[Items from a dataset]
☆ ☆ ☆
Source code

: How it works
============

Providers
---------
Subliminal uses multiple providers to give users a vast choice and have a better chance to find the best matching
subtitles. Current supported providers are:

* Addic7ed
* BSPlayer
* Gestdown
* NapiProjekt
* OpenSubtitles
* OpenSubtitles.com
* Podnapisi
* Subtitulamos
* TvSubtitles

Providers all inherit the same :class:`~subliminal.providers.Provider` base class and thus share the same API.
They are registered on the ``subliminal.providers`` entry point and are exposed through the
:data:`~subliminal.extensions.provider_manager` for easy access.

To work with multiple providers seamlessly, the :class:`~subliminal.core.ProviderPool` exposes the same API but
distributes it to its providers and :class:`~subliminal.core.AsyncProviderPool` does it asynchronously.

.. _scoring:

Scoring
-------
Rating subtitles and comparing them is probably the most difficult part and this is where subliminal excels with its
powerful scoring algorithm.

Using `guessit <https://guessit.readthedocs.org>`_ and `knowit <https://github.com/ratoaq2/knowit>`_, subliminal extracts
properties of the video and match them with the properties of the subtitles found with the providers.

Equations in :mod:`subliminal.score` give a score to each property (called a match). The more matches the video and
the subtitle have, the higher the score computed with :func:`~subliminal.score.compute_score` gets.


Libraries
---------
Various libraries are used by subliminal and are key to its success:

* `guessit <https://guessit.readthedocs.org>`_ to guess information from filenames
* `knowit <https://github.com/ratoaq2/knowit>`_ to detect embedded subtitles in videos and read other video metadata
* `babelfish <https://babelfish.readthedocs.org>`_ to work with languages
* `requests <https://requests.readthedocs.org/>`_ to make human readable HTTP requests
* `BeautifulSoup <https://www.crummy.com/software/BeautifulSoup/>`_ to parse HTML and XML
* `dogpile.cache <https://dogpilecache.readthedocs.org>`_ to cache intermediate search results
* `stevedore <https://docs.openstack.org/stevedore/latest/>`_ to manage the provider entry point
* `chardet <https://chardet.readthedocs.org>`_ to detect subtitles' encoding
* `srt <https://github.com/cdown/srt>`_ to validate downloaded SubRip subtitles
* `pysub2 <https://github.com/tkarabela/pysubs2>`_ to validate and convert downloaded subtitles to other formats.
☆ ☆ ☆
WHAT YOU ARE ASKED TO DO: Print all of the entries exactly as they appear.

SOLVED PROBLEM:
Source code

: How it works
============

Providers
---------
Subliminal uses multiple providers to give users a vast choice and have a better chance to find the best matching
subtitles. Current supported providers are:

* Addic7ed
* BSPlayer
* Gestdown
* NapiProjekt
* OpenSubtitles
* OpenSubtitles.com
* Podnapisi
* Subtitulamos
* TvSubtitles

Providers all inherit the same :class:`~subliminal.providers.Provider` base class and thus share the same API.
They are registered on the ``subliminal.providers`` entry point and are exposed through the
:data:`~subliminal.extensions.provider_manager` for easy access.

To work with multiple providers seamlessly, the :class:`~subliminal.core.ProviderPool` exposes the same API but
distributes it to its providers and :class:`~subliminal.core.AsyncProviderPool` does it asynchronously.

.. _scoring:

Scoring
-------
Rating subtitles and comparing them is probably the most difficult part and this is where subliminal excels with its
powerful scoring algorithm.

Using `guessit <https://guessit.readthedocs.org>`_ and `knowit <https://github.com/ratoaq2/knowit>`_, subliminal extracts
properties of the video and match them with the properties of the subtitles found with the providers.

Equations in :mod:`subliminal.score` give a score to each property (called a match). The more matches the video and
the subtitle have, the higher the score computed with :func:`~subliminal.score.compute_score` gets.


Libraries
---------
Various libraries are used by subliminal and are key to its success:

* `guessit <https://guessit.readthedocs.org>`_ to guess information from filenames
* `knowit <https://github.com/ratoaq2/knowit>`_ to detect embedded subtitles in videos and read other video metadata
* `babelfish <https://babelfish.readthedocs.org>`_ to work with languages
* `requests <https://requests.readthedocs.org/>`_ to make human readable HTTP requests
* `BeautifulSoup <https://www.crummy.com/software/BeautifulSoup/>`_ to parse HTML and XML
* `dogpile.cache <https://dogpilecache.readthedocs.org>`_ to cache intermediate search results
* `stevedore <https://docs.openstack.org/stevedore/latest/>`_ to manage the provider entry point
* `chardet <https://chardet.readthedocs.org>`_ to detect subtitles' encoding
* `srt <https://github.com/cdown/srt>`_ to validate downloaded SubRip subtitles
* `pysub2 <https://github.com/tkarabela/pysubs2>`_ to validate and convert downloaded subtitles to other formats.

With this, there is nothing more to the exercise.